EXTRACT PROVIDED:
++++++
That's mostly the way it goes, some stuff gets invented by accident. My day job usually involves getting stuff to work that's badly designed & badly made. But it's a great learning place too.
Nearly everything was invented by some guy tinkering in a shed, very little was invented by a huge coorporation or university lab. i guess that's psychological, the work environment isnt stimulating enough, everywhere rules to be observed etc. In a shed you are god of your own little world and the brain tends to go the extra mile as it were.
Hey i'm not a shrink, what do i know?

I found out early on that industry is leaving the schools way behind, companies like Siemens use a 'regenerative braking' system in their new motor controls that are very similar to Bedini's motor/generator combo's. Companies are applying nanotech that hasn't even reached the classrooms, LOL
We are all in a steep learning curve which will stress out a lot of peeps, just go with the flow, but remain sceptical.
++++++
DATA UNDER STUDY:
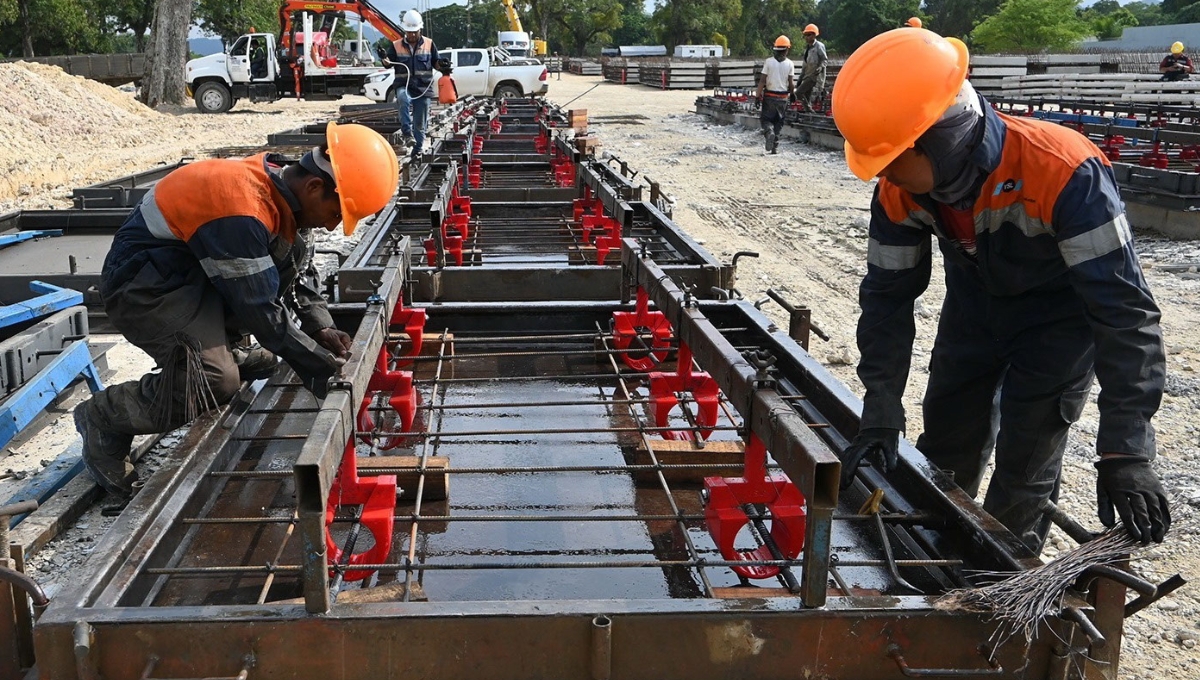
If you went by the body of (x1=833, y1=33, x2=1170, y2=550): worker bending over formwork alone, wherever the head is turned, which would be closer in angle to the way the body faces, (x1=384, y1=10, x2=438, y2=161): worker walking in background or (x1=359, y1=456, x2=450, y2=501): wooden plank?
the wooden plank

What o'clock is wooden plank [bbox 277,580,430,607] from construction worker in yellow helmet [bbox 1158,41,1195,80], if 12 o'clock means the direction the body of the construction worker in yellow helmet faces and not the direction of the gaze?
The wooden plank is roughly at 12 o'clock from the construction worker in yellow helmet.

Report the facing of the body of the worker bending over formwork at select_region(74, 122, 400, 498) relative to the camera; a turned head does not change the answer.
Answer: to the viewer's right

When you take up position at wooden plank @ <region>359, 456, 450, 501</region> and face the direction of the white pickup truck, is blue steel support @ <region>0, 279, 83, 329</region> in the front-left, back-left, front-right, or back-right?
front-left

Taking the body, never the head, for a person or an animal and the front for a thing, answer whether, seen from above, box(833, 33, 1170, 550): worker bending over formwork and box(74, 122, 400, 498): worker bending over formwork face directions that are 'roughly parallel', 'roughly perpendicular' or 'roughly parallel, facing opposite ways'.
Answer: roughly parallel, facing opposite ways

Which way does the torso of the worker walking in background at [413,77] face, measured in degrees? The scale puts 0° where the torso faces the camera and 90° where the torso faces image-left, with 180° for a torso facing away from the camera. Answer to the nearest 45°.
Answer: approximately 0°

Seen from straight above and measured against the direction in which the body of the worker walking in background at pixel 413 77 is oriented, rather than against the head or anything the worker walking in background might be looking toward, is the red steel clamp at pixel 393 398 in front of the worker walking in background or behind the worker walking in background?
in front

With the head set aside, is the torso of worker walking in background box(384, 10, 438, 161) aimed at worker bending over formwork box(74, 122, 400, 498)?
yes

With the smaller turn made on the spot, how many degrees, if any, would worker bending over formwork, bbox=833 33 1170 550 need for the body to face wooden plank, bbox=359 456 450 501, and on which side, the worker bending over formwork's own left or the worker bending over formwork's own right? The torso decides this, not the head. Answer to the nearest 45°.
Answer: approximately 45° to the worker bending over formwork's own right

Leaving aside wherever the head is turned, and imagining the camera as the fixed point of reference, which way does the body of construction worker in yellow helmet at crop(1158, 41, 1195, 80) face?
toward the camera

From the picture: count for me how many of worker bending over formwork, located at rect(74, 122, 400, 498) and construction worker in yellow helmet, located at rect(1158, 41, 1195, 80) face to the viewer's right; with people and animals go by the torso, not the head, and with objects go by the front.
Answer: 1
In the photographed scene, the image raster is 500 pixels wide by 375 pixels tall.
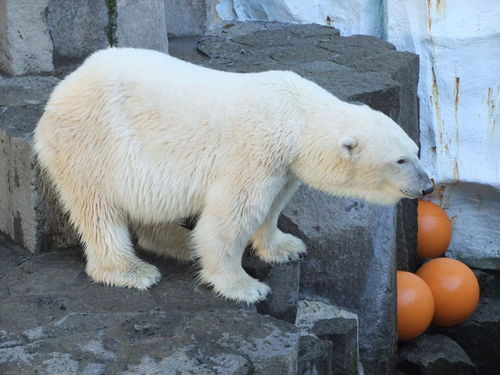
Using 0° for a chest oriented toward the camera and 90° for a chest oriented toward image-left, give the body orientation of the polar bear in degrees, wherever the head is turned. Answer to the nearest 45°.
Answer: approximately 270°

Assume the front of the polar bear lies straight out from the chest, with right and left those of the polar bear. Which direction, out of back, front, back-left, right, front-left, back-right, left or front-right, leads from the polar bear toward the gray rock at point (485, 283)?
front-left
++++++
TRY IT:
Answer these about the text on tinkering and invention:
(a) Where does it say nearly everything was invented?
(b) What system does it say companies like Siemens use in their new motor controls?
(c) What does it say companies are applying that hasn't reached the classrooms?
The listing is separate material and has nothing to do with the text.

ANSWER TO THE EXERCISE:
(a) By some guy tinkering in a shed.
(b) A "regenerative braking" system.
(c) Nanotech.